Overview

Key updates in v1.1.9:

  1. Fix: Meaningless warning in the simplebar template.
  2. Fix: Clustering error when input is a single column in the heatmap.
  3. New: Support for outputting trees in the Hub.
  4. Fix: Bug when multiple heatmap units are used together.
  5. New: Color sorting algorithm, supports custom root node color.
  6. New: Two tree-building methods (based on string vectors and data frame row/column names).

Document Format Notes:

  1. The document will be converted to English in the future.
  2. Blockquotes contain error messages; code blocks contain either user-side code or source code, with line numbers in source code to differentiate them from user-side code.

Feature Details and Problem Analysis

1. Fixing the Warning in the Simplebar Template

Problem Description

When creating a DATASET_SIMPLEBAR unit with create_unit, for example:

library(itol.toolkit) # main package
library(dplyr) # data manipulation
library(data.table) # file read

tree_1 <- system.file("extdata","dataset4/otus.contree",package = "itol.toolkit")

data_file_1 <- system.file("extdata","dataset4/annotation.txt",package = "itol.toolkit")
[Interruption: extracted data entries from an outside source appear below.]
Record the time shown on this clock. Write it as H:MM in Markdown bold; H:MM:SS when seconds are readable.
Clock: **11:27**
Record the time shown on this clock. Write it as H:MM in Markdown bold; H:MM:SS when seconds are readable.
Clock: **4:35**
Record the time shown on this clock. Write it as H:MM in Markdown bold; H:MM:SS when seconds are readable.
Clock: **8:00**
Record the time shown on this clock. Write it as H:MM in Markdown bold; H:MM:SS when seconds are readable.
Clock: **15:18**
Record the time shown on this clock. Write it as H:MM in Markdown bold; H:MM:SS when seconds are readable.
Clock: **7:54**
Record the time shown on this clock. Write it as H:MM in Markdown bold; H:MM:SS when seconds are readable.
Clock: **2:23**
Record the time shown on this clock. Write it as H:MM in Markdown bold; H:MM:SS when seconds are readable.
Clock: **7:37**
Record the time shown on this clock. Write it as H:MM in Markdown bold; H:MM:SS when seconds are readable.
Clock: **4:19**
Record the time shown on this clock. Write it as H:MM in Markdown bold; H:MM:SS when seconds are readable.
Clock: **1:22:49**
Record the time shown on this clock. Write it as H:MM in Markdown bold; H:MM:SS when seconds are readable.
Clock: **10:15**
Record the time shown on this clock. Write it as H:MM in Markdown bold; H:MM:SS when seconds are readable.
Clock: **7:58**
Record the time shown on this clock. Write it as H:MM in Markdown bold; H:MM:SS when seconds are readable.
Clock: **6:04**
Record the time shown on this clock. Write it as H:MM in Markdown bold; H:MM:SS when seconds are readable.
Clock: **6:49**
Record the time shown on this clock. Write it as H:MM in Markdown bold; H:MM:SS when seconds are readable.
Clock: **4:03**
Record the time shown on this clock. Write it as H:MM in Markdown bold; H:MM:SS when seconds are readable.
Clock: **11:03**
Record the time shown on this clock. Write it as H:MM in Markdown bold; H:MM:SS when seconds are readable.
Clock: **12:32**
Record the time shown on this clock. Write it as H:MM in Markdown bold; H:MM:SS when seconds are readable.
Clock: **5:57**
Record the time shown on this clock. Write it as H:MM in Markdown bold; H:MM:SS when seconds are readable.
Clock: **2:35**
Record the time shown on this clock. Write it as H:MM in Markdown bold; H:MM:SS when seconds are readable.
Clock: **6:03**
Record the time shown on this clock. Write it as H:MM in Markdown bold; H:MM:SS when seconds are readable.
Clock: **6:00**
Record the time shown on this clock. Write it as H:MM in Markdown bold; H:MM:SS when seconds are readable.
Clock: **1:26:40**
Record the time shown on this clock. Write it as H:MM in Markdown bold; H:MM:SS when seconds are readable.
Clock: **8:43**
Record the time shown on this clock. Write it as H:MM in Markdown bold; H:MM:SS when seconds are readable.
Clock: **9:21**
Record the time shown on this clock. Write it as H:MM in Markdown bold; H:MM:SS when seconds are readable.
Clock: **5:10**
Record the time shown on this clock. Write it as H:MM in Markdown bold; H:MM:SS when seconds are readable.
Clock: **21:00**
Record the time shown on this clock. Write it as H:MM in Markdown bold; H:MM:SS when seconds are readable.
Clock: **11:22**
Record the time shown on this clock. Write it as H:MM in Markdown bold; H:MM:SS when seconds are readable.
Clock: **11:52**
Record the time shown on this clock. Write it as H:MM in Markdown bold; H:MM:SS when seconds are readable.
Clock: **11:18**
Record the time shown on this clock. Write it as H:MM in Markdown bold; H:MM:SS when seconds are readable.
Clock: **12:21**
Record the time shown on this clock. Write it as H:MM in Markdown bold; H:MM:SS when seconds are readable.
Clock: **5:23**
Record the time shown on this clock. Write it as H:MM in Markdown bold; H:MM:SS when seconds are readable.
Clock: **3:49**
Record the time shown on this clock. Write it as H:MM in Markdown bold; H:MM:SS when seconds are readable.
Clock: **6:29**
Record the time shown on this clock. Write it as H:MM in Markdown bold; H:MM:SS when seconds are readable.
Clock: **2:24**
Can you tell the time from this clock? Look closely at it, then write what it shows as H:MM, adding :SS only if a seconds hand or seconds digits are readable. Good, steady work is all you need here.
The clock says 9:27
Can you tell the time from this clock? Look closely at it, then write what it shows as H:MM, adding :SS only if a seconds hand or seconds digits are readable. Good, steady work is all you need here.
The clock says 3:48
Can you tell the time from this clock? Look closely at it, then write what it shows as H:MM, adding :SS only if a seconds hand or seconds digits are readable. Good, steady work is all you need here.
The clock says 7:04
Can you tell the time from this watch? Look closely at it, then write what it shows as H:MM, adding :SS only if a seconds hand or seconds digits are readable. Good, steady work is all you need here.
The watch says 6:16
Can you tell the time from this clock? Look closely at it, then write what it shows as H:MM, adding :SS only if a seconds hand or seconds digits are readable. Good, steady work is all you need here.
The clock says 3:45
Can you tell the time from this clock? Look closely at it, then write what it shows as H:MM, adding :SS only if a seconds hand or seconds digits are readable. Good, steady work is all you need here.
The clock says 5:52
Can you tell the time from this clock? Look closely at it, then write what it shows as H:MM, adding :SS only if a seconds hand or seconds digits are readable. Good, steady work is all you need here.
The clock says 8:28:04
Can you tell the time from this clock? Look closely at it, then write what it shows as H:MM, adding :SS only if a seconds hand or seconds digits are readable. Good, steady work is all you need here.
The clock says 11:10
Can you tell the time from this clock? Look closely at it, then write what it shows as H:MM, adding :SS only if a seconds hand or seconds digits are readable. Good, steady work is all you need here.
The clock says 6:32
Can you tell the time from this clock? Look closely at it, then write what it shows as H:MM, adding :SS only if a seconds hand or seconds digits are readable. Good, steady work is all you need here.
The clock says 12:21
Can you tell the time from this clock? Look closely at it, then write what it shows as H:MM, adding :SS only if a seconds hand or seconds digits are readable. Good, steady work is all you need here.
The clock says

data_1 <- data.table::fread(data_file_1)

# simple_bar by NS
unit_4 <- create_unit(data = data_1 %>% select(ID, Asia),
                      key = "rep_Zhou_4_multibar",
                      type = "DATASET_SIMPLEBAR",
                      tree = tree_1)
## [1] "DATASET_SIMPLEBAR"

In versions v1.1.8 and earlier, the following warning would be triggered:

Warning in mean.default(data) : argument is not numeric or logical: returning NA

The generated template file might contain something like this:

DATASET_SCALE 0.009113938 NA 4.09978

Problem Investigation

When using mean directly, since the selected data frame is not purely a numeric vector, the result cannot be calculated.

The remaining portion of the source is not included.